Altitude theatrical sales director Bryony Gordon said the distributor is planning a first-quarter 2023 release for Venice Golden Lion winner Laura Poitras. All the beauty and bloodshed.
Altitude will also put seven “award-winning” Netflix titles in cinemas throughout the campaign, including Germany’s Oscar entry. In the west, nothing is new (October 14), Alejandro Gonzalez Inarritu bardo (November 18) and Noah Baumbach’s White noise (December 9). The company also runs Apple Original’s Raymond and Ray (October 21), with Ethan Hawke and Ewen McGregor.
Curzon Releases Michael Grandage’s Toronto Romance my policeman for Amazon Studios on October 21. The film will screen at the BFI London Film Festival the week before release with cast and crew in attendance; although unfortunately lead actor Harry Styles will be absent due to previous commitments in the United States.
Dapo Oshiyemi, executive director of UK production and distribution company Talking Drum Entertainment, championed black UK audiences as an area of potential growth.
Highlighting the success of films such as those of 2019 blue story, Oshiyemi said the UK’s black population was “underserved” by the release schedule.
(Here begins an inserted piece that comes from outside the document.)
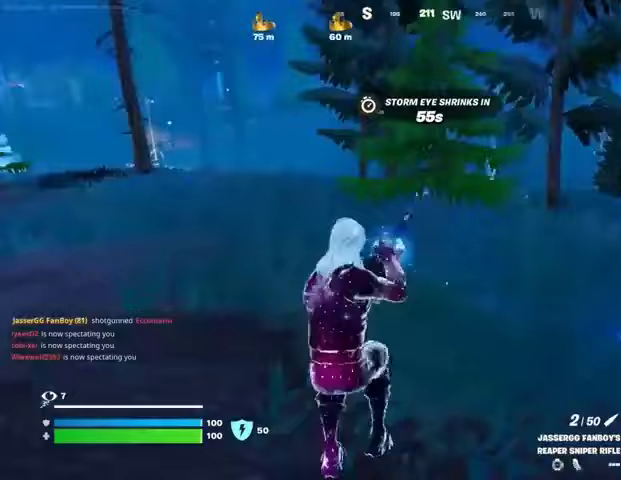
{"buttons": [], "left_stick": "up-right", "right_stick": "center", "events": [[67, "CROSS", "up"], [100, "left_stick", "right"], [200, "right_stick", "right"], [400, "left_stick", "up-right"], [500, "right_stick", "center"]]}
Using a football analogy for the commercial effect of this dynamic, he said the UK exhibition industry was “playing a game with nine out of 11 players”. Talking Drum is in post-production on Hakeem Kae-Kazim’s comedy-drama It’s darknessthat it will hit theaters next summer.
Two titles that received the best response from DSD attendees were from smaller distributors: Sheffield DocFest People’s Choice Winner A group of amateurs, which Republic Film Distribution will release on November 11; and Estonian stop-motion comedy The Old Man Movie: Lactopolypsewhich Pat Kelman’s 606 Distribution is releasing soon.
The day then closed with a never-before-seen trailer from Studiocanal – Susanna Fogel’s cat personbased on the viral short story by Kristen Roupenian, and featuring Codais Emilia Jones and Successionis Nicolas Braun.